- **Extract to read**
I think a lot of people here are giving McCain far too much credit. He’s not reigning in the crowds because he suddenly has become concerned about the “tone” of his campaign and his legacy— he’s doing it because his poll numbers are tanking. Glenn Greenwald of Salon has a great article about this:
As Greenwald points out, undecideds and swing voters are becoming turned off by the whole lynch mob vibe emanating from the likes of Palin and her crowds. McCain and Palin’s negatives are shooting up while Obama remains unhurt.
Also, Amanda, while I think you are right about the whole right wing victim myth thing, I think you are grossly overestimating the competency of the McCain campaign in trying to play this. I see no strategy being employed beyond the whole “lets throw anything and everything at Obama and see if it sticks” tactic. If the polls showed that equating Obama with terrorism was working, you would not see McCain attempt to reign in the crowds. This is a poll-driven campaign with a serious case of Teh Stupid. Some commenter somewhere on the internets said about strategy: “Obama is playing 3-D chess while McCain is playing tic-tac-toe”. The surrogates are continuing the Ayers line because the campaign has lost it’s message control. I wouldn’t be surprised if the Ayers ads are pulled and the campaign never mentions it again while McCain attempts a dramatic mea culpa to try to win back some independents and reclaim his straight-talking Maverick label.

- **Your tasks**
1. In the McCain campaign comment, give the stretch from "I think a lot" through "Obama remains unhurt." again, swapping "crowds" for "audiences".
2. Please write the next part of the McCain campaign comment, continuing on from its final sentence.

- **Source data**
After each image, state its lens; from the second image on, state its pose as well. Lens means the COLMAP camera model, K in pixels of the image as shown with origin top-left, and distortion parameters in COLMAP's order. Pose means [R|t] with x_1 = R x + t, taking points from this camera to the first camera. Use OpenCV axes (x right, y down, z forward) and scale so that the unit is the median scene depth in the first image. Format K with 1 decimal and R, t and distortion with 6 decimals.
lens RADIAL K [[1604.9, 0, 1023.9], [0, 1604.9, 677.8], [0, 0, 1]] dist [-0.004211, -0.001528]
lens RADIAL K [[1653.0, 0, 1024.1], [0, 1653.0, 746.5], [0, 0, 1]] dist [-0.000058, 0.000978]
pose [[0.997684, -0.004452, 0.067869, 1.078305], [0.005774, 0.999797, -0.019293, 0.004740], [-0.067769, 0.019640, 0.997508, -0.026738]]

- **Responses for each task**
1.
I think a lot of people here are giving McCain far too much credit. He’s not reigning in the audiences because he suddenly has become concerned about the “tone” of his campaign and his legacy— he’s doing it because his poll numbers are tanking. Glenn Greenwald of Salon has a great article about this:
As Greenwald points out, undecideds and swing voters are becoming turned off by the whole lynch mob vibe emanating from the likes of Palin and her audiences. McCain and Palin’s negatives are shooting up while Obama remains unhurt.

2.
There isn’t a chance in hell that woman wasn’t set up to give McCain a cheap opportunity to play the role of opposing the insane bigotry he unleashed. This wasn’t somebody in the crowd shouting insane death threats and racial slurs, this was someone McCain gave the mic to. There isn’t a chance in hell they just take questions from random nutjobs, especially not from someone who looks the part of the crazy.
The whole thing was an act, an attempt to pretend to do the right thing while avoiding doing anything at all.
I think the secret service had a talk with McCain. And they read George Will.
the test will be to see if Palin continues with this ‘Obama doesnt see America as you and I do’ line, or the ‘palls around with terrorists’ line.
Even if she is forced to stop by the SS, the message has been sent. We ‘sink, wink, know Obama is not one of us. They need to validate all the LIAR and SMEAR emails that have been circulating among the wing nuts for the past year about Obama. Theey did that as ecplicitly as they could get away with, but it is transparent.
McCain has always been an opportunist. He only said the minimum of what he needed to say. He needs to come out and say, “no Obama is not a Muslim, he is not tied to terrorists, he is patriotic, he is a good American”. But he will not do this.
He cannot have it both ways. It looked like it about killed him to make that statement. He is a bumbling fool. His political career is over after this.
I won’t give him a lot of credit, but I think it could be an honest effort to rein in the crazies (time will tell of course). The reason I won’t give him much credit is because it’s obviously failing. If letting loose the crazies had moved poll numbers in his favor then you wouldn’t even be seeing this walk back. The strategy was obviously failing, because Americans are scared shitless about the economy right now, so stupid guilt by association attacks are just going to make the attacker look worse. We’ll see if Palin and the other surrogates back off too.
I think Obama/Biden do the good cop/bad cop thing better because they aren’t saying anything Obama wouldn’t bring up in a debate. McCain could have easily fit the Ayers crap into the debate if he wanted to, but he chose not to. Obama did bring up McCain’s erratic behavior and the need for steady leadership in times of crises. So, their strategy works a lot better in that regards. Their strategy of attacking McCain for only offering up smears when the economy was in trouble also proactively defended against these latest attacks, and McCain just walked right into the trap.